The bird’s eye view showing distance between two persons

For example, in the first frame, 4 pedestrians are identified and the distance matrix is a 4 × 4 matrix showing their distances from each other.

There are two objectives of object detection models like YOLO, R-CNN, etc. One is classification and the second is localization. In order to evaluate the performance of a model, we use the idea of IOU (Intersection over Union), which is the ratio of intersection of the region of ground truth and predicted bounding boxes to the union of the region of ground truth and predicted boxes. If the IOU is 1, it means that the ground truth and predicted boxes overlap and the detection is correct. Image size for YOLO v4 considered is Width = 512, Height = 512.

Table 2 shows the Precision, recall, and F1 score, appropriate selection of threshold plays a major role in distance estimation.

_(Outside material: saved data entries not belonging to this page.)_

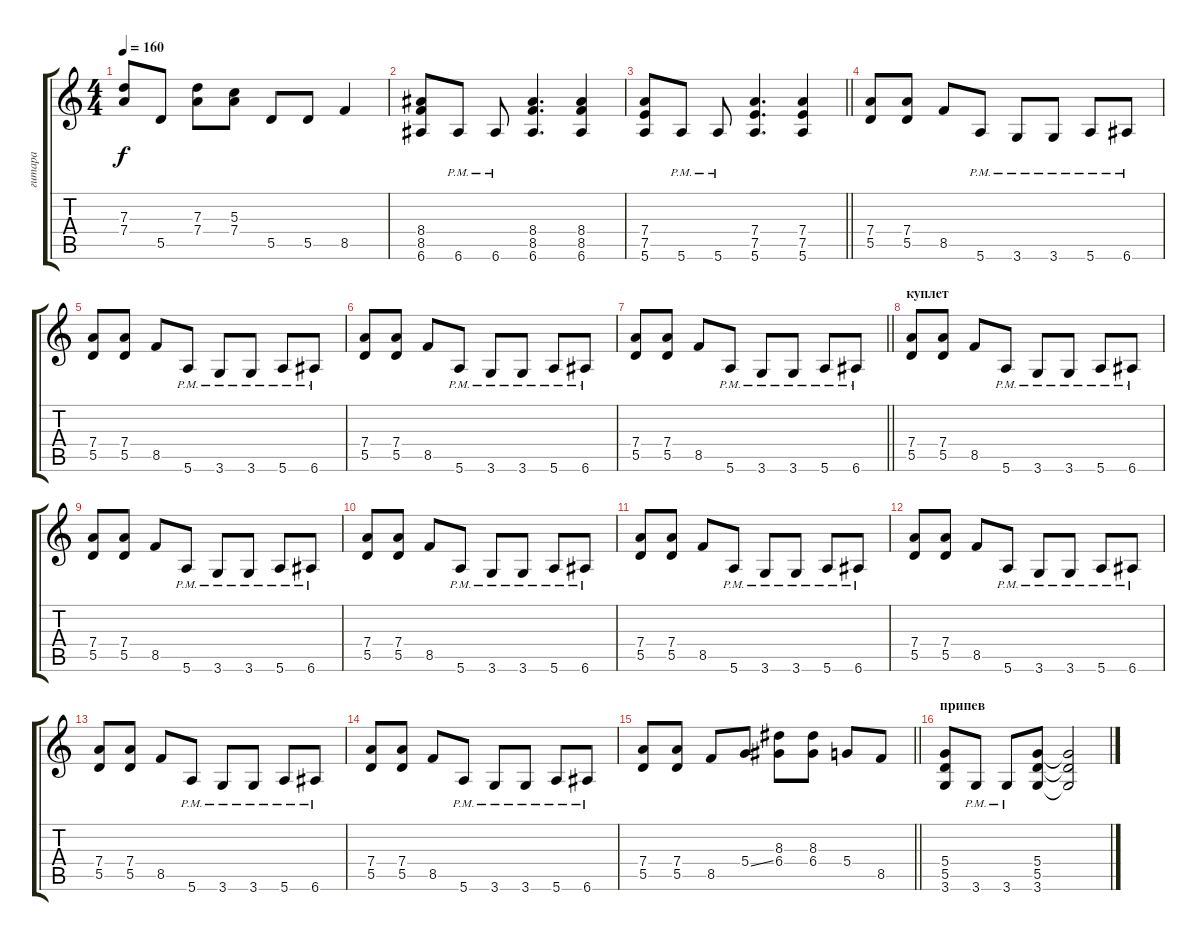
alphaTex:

\track ("гитара" "гитара") {instrument distortionguitar}
\staff {score tabs}
\tuning (E4 B3 G3 D3 A2 E2) {hide}
\ts (4 4)
\tempo 160
\clef g2
\ks c
(7.3 7.4).8{dy f} 5.5.8 (7.3 7.4).8 (5.3 7.4).8 5.5.8 5.5.8 8.5.4 |
(8.4 8.5 6.6).8 6.6{pm}.8 6.6{pm}.8 (8.4 8.5 6.6).4{d} (8.4 8.5 6.6).4 |
\barLineRight lightlight
(7.4 7.5 5.6).8 5.6{pm}.8 5.6{pm}.8 (7.4 7.5 5.6).4{d} (7.4 7.5 5.6).4 |
\section ("" "")
(7.4 5.5).8 (7.4 5.5).8 8.5.8 5.6{pm}.8 3.6{pm}.8 3.6{pm}.8 5.6{pm}.8 6.6{pm}.8 |
(7.4 5.5).8 (7.4 5.5).8 8.5.8 5.6{pm}.8 3.6{pm}.8 3.6{pm}.8 5.6{pm}.8 6.6{pm}.8 |
(7.4 5.5).8 (7.4 5.5).8 8.5.8 5.6{pm}.8 3.6{pm}.8 3.6{pm}.8 5.6{pm}.8 6.6{pm}.8 |
\barLineRight lightlight
(7.4 5.5).8 (7.4 5.5).8 8.5.8 5.6{pm}.8 3.6{pm}.8 3.6{pm}.8 5.6{pm}.8 6.6{pm}.8 |
\section ("" "куплет")
(7.4 5.5).8 (7.4 5.5).8 8.5.8 5.6{pm}.8 3.6{pm}.8 3.6{pm}.8 5.6{pm}.8 6.6{pm}.8 |
(7.4 5.5).8 (7.4 5.5).8 8.5.8 5.6{pm}.8 3.6{pm}.8 3.6{pm}.8 5.6{pm}.8 6.6{pm}.8 |
(7.4 5.5).8 (7.4 5.5).8 8.5.8 5.6{pm}.8 3.6{pm}.8 3.6{pm}.8 5.6{pm}.8 6.6{pm}.8 |
(7.4 5.5).8 (7.4 5.5).8 8.5.8 5.6{pm}.8 3.6{pm}.8 3.6{pm}.8 5.6{pm}.8 6.6{pm}.8 |
(7.4 5.5).8 (7.4 5.5).8 8.5.8 5.6{pm}.8 3.6{pm}.8 3.6{pm}.8 5.6{pm}.8 6.6{pm}.8 |
(7.4 5.5).8 (7.4 5.5).8 8.5.8 5.6{pm}.8 3.6{pm}.8 3.6{pm}.8 5.6{pm}.8 6.6{pm}.8 |
(7.4 5.5).8 (7.4 5.5).8 8.5.8 5.6{pm}.8 3.6{pm}.8 3.6{pm}.8 5.6{pm}.8 6.6{pm}.8 |
\barLineRight lightlight
(7.4 5.5).8 (7.4 5.5).8 8.5.8 5.4{ss}.8 (8.3 6.4).8 (8.3 6.4).8 5.4.8 8.5.8 |
\section ("" "припев")
(5.4 5.5 3.6).8 3.6{pm}.8 3.6{pm}.8 (5.4 5.5 3.6).8 (5.4{t} 5.5{t} 3.6{t}).2
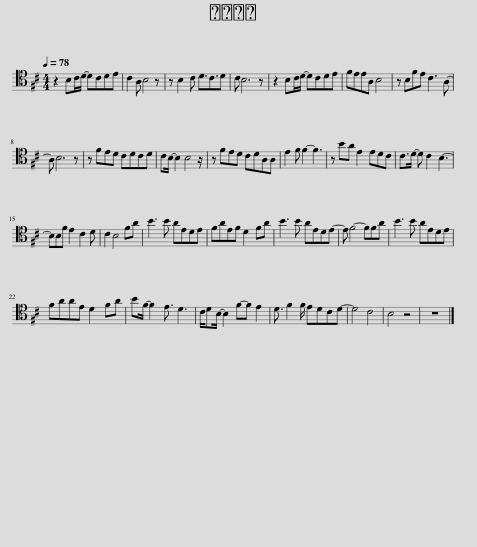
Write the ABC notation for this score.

X:1
L:1/8
Q:1/4=78
M:4/4
I:linebreak $
K:D
V:1 tenor
V:1
 z2 B,C/D/- DCDE | C2 A, B,4 z | z B,2 C D3/2C3/2D | C B,6 z | z2 B,C/D/- DCDE | %5
 FEEA, B,4 | z B,FE C3 A,- |$ A, B,6 z | z FED CDCD | CB,/- B,2 B,4 z/ | %10
 z FED CDA,A, | E2 F F2- F3 | z BA E2 EDC | C>D- D C2 B,3- |$ B,B,F E2 C2 D | %15
 C2 B,4 FA | B3 B AEDE | FAEF D2 FA | B3 B AEDE- | E F4- FFA | %20
 B3 B AEDE |$ FAAE D2 FA | BF/- F2 E3/2 D3 | C/DB,/- B,2 F-F E2 | D3/2 F2 F/ EDCD- | %25
 D4 C4 | B,4 z4 | z8 |] %28
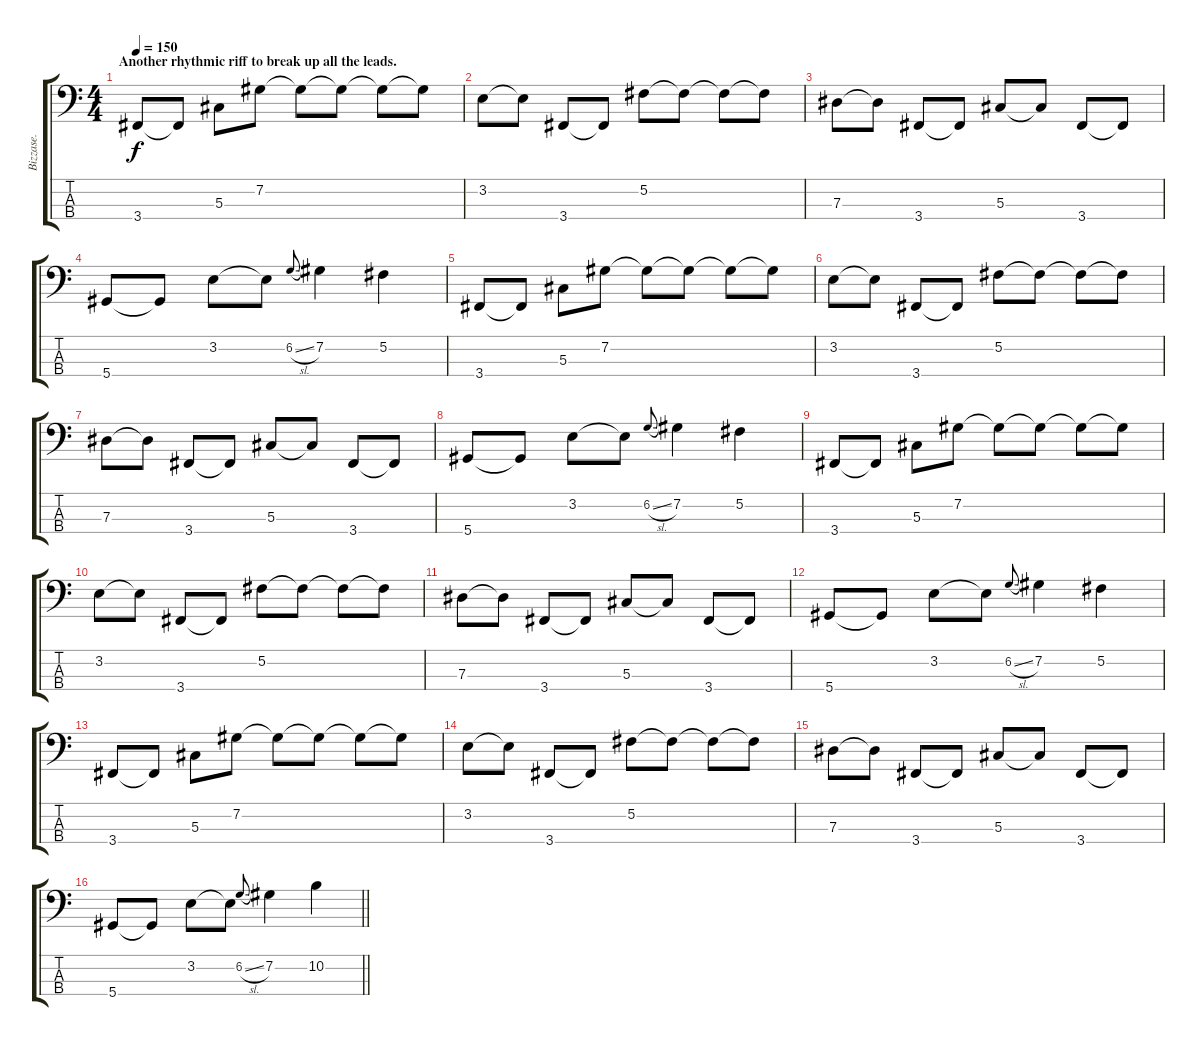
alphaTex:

\track ("Bizzase." "Bizzase.") {instrument electricbasspick}
\staff {score tabs}
\tuning (Gb2 Db2 Ab1 Eb1) {hide}
\ts (4 4)
\section ("" "Another rhythmic riff to break up all the leads.")
\tempo 150
\clef f4
\ks c
3.4.8{dy f} 3.4{t}.8 5.3.8 7.2.8 7.2{t}.8 7.2{t}.8 7.2{t}.8 7.2{t}.8 |
3.2.8 3.2{t}.8 3.4.8 3.4{t}.8 5.2.8 5.2{t}.8 5.2{t}.8 5.2{t}.8 |
7.3.8 7.3{t}.8 3.4.8 3.4{t}.8 5.3.8 5.3{t}.8 3.4.8 3.4{t}.8 |
5.4.8 5.4{t}.8 3.2.8 3.2{t}.8 6.2{sl}.8{gr onbeat} 7.2.4 5.2.4 |
3.4.8 3.4{t}.8 5.3.8 7.2.8 7.2{t}.8 7.2{t}.8 7.2{t}.8 7.2{t}.8 |
3.2.8 3.2{t}.8 3.4.8 3.4{t}.8 5.2.8 5.2{t}.8 5.2{t}.8 5.2{t}.8 |
7.3.8 7.3{t}.8 3.4.8 3.4{t}.8 5.3.8 5.3{t}.8 3.4.8 3.4{t}.8 |
5.4.8 5.4{t}.8 3.2.8 3.2{t}.8 6.2{sl}.8{gr onbeat} 7.2.4 5.2.4 |
3.4.8 3.4{t}.8 5.3.8 7.2.8 7.2{t}.8 7.2{t}.8 7.2{t}.8 7.2{t}.8 |
3.2.8 3.2{t}.8 3.4.8 3.4{t}.8 5.2.8 5.2{t}.8 5.2{t}.8 5.2{t}.8 |
7.3.8 7.3{t}.8 3.4.8 3.4{t}.8 5.3.8 5.3{t}.8 3.4.8 3.4{t}.8 |
5.4.8 5.4{t}.8 3.2.8 3.2{t}.8 6.2{sl}.8{gr onbeat} 7.2.4 5.2.4 |
3.4.8 3.4{t}.8 5.3.8 7.2.8 7.2{t}.8 7.2{t}.8 7.2{t}.8 7.2{t}.8 |
3.2.8 3.2{t}.8 3.4.8 3.4{t}.8 5.2.8 5.2{t}.8 5.2{t}.8 5.2{t}.8 |
7.3.8 7.3{t}.8 3.4.8 3.4{t}.8 5.3.8 5.3{t}.8 3.4.8 3.4{t}.8 |
\barLineRight lightlight
5.4.8 5.4{t}.8 3.2.8 3.2{t}.8 6.2{sl}.8{gr onbeat} 7.2.4 10.2.4
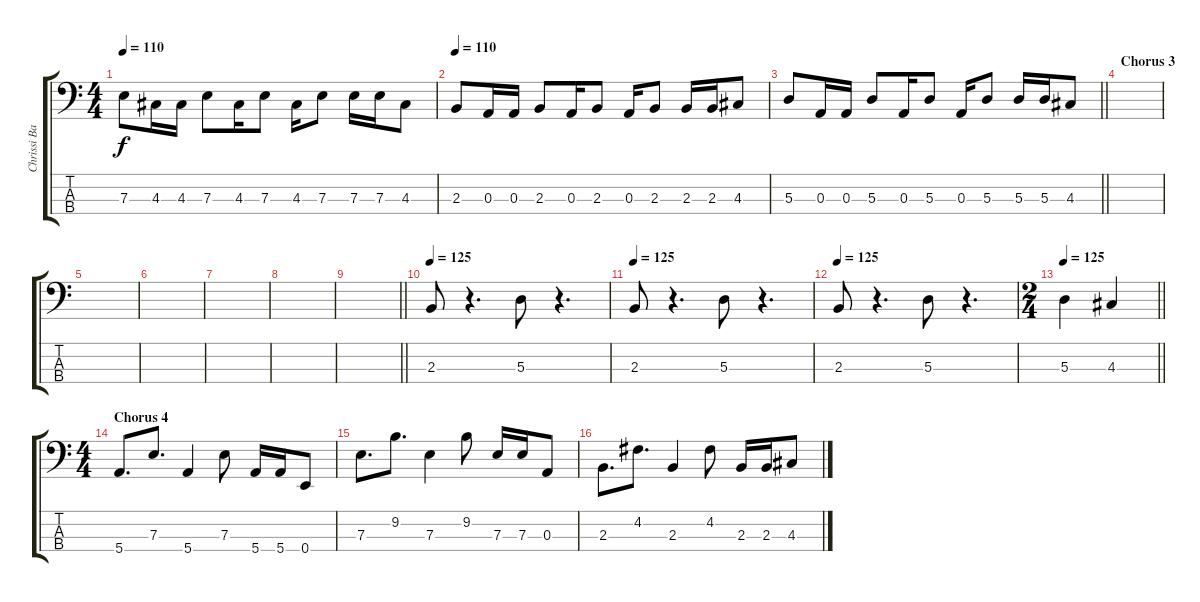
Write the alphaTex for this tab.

\track ("Chrissi Bass" "Chrissi Ba") {instrument electricbassfinger}
\staff {score tabs}
\tuning (G2 D2 A1 E1) {hide}
\ts (4 4)
\tempo 110
\clef f4
\ks c
7.3.8{dy f} 4.3.16 4.3.16 7.3.8 4.3.16 7.3.8 4.3.16 7.3.8 7.3.16 7.3.16 4.3.8 |
\tempo 110
2.3.8 0.3.16 0.3.16 2.3.8 0.3.16 2.3.8 0.3.16 2.3.8 2.3.16 2.3.16 4.3.8 |
\barLineRight lightlight
5.3.8 0.3.16 0.3.16 5.3.8 0.3.16 5.3.8 0.3.16 5.3.8 5.3.16 5.3.16 4.3.8 |
\section ("" "Chorus 3")
|
|
|
|
|
\barLineRight lightlight
|
\section ("" "")
\tempo 125
2.3.8 r.4{d} 5.3.8 r.4{d} |
\tempo 125
2.3.8 r.4{d} 5.3.8 r.4{d} |
\tempo 125
2.3.8 r.4{d} 5.3.8 r.4{d} |
\ts (2 4)
\tempo 125
\barLineRight lightlight
5.3.4 4.3.4 |
\ts (4 4)
\section ("" "Chorus 4")
5.4.8{d} 7.3.8{d} 5.4.4 7.3.8 5.4.16 5.4.16 0.4.8 |
7.3.8{d} 9.2.8{d} 7.3.4 9.2.8 7.3.16 7.3.16 0.3.8 |
2.3.8{d} 4.2.8{d} 2.3.4 4.2.8 2.3.16 2.3.16 4.3.8
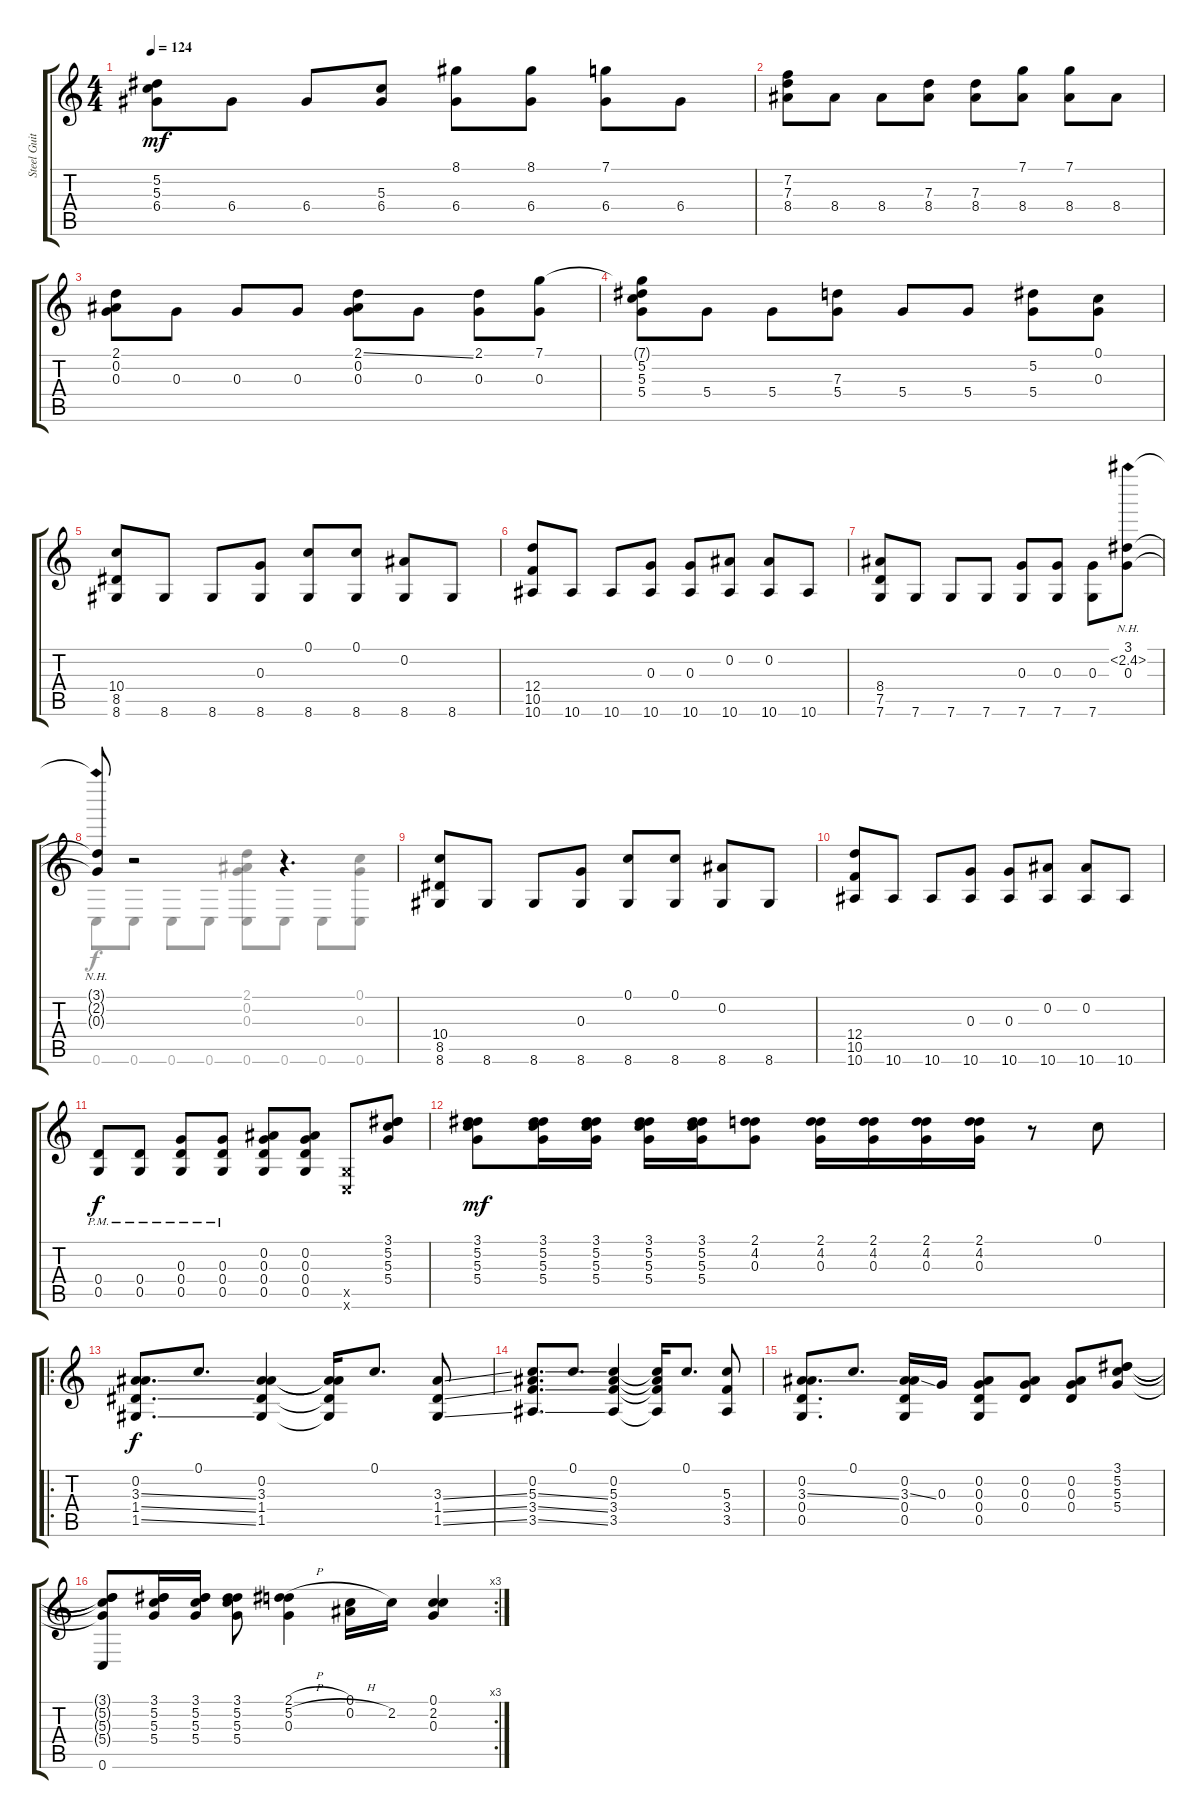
\track ("Steel Guitar" "Steel Guit") {instrument acousticguitarsteel}
\staff {score tabs}
\tuning (C4 Bb3 G3 D3 G2 C2) {hide}
\voice
\ts (4 4)
\tempo 124
\clef g2
\ks c
(5.2 5.3 6.4).8{dy mf} 6.4.8 6.4.8 (5.3 6.4).8 (8.1 6.4).8 (8.1 6.4).8 (7.1 6.4).8 6.4.8 |
(7.2 7.3 8.4).8 8.4.8 8.4.8 (7.3 8.4).8 (7.3 8.4).8 (7.1 8.4).8 (7.1 8.4).8 8.4.8 |
(2.1 0.2 0.3).8 0.3.8 0.3.8 0.3.8 (2.1{ss} 0.2 0.3).8 0.3.8 (2.1 0.3).8 (7.1 0.3).8 |
(7.1{t} 5.2 5.3 5.4).8 5.4.8 5.4.8 (7.3 5.4).8 5.4.8 5.4.8 (5.2 5.4).8 (0.1 0.3).8 |
(10.4 8.5 8.6).8 8.6.8 8.6.8 (0.3 8.6).8 (0.1 8.6).8 (0.1 8.6).8 (0.2 8.6).8 8.6.8 |
(12.4 10.5 10.6).8 10.6.8 10.6.8 (0.3 10.6).8 (0.3 10.6).8 (0.2 10.6).8 (0.2 10.6).8 10.6.8 |
(8.4 7.5 7.6).8 7.6.8 7.6.8 7.6.8 (0.3 7.6).8 (0.3 7.6).8 (0.3 7.6).8 (3.1 2.2{nh} 0.3).8 |
(3.1{t} 2.2{nh t} 0.3{t}).8 r.2 r.4{d} |
(10.4 8.5 8.6).8 8.6.8 8.6.8 (0.3 8.6).8 (0.1 8.6).8 (0.1 8.6).8 (0.2 8.6).8 8.6.8 |
(12.4 10.5 10.6).8 10.6.8 10.6.8 (0.3 10.6).8 (0.3 10.6).8 (0.2 10.6).8 (0.2 10.6).8 10.6.8 |
(0.4{pm} 0.5{pm}).8{dy f} (0.4{pm} 0.5{pm}).8 (0.3 0.4{pm} 0.5{pm}).8 (0.3 0.4{pm} 0.5{pm}).8 (0.2 0.3 0.4 0.5).8 (0.2 0.3 0.4 0.5).8 (0.5{x} 0.6{x}).8 (3.1 5.2 5.3 5.4).8 |
(3.1 5.2 5.3 5.4).8{dy mf} (3.1 5.2 5.3 5.4).16 (3.1 5.2 5.3 5.4).16 (3.1 5.2 5.3 5.4).16 (3.1 5.2 5.3 5.4).16 (2.1 4.2 0.3).8 (2.1 4.2 0.3).16 (2.1 4.2 0.3).16 (2.1 4.2 0.3).16 (2.1 4.2 0.3).16 r.8 0.1.8 |
\ro
(0.2 3.3{ss} 1.4{ss} 1.5{ss}).8{d dy f} 0.1.8{d} (0.2 3.3 1.4 1.5).4 (0.2{t} 3.3{t} 1.4{t} 1.5{t}).16 0.1.8{d} (3.3{ss} 1.4{ss} 1.5{ss}).8 |
(0.2 5.3{ss} 3.4{ss} 3.5{ss}).8{d} 0.1.8{d} (0.2 5.3 3.4 3.5).4 (0.2{t} 5.3{t} 3.4{t} 3.5{t}).16 0.1.8{d} (5.3 3.4 3.5).8 |
(0.2 3.3{ss} 0.4 0.5).8{d} 0.1.8{d} (0.2 3.3{ss} 0.4 0.5).16 0.3.16 (0.2 0.3 0.4 0.5).8 (0.2 0.3 0.4).8 (0.2 0.3 0.4).8 (3.1 5.2 5.3 5.4).8 |
\rc 3
(3.1{t} 5.2{t} 5.3{t} 5.4{t} 0.6).8 (3.1 5.2 5.3 5.4).16 (3.1 5.2 5.3 5.4).16 (3.1 5.2 5.3 5.4).8 (2.1{h} 5.2{h} 0.3).4 (0.1 0.2{h}).16 2.2.16 (0.1 2.2 0.3).4
\voice
\clef g2
\ottava regular
\simile none
\ks c
|
|
|
|
|
|
|
0.6.8 0.6.8 0.6.8 0.6.8 (2.1 0.2 0.3 0.6).8 0.6.8 0.6.8 (0.1 0.3 0.6).8 |
|
|
|
|
|
|
|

Table 2 Precision, recall, and F1 score

5 Conclusion

This chapter gives a view of computer vision-based surveillance during pandemic using a perspective transformation. Perspective transformation gives more accurate distance calculations, thus the chances of the accuracy of the system in the detection increases. The methodology also suggests the use of cloud technology not only for the places with no computational power, but also for all places owing to the advantage of low cost and pay-as-you-go model in the use of cloud technology making the implementation cost-effective. Object detection and deep learning models uses birds eye view and YOLO v4 technique. Bounding boxes determines the actual distance and trigger the alert system.

Future work requires more generalisation of the algorithm where all possible angles of face will be covered for mask detection and the density of the crowd will be same as Indian market population density.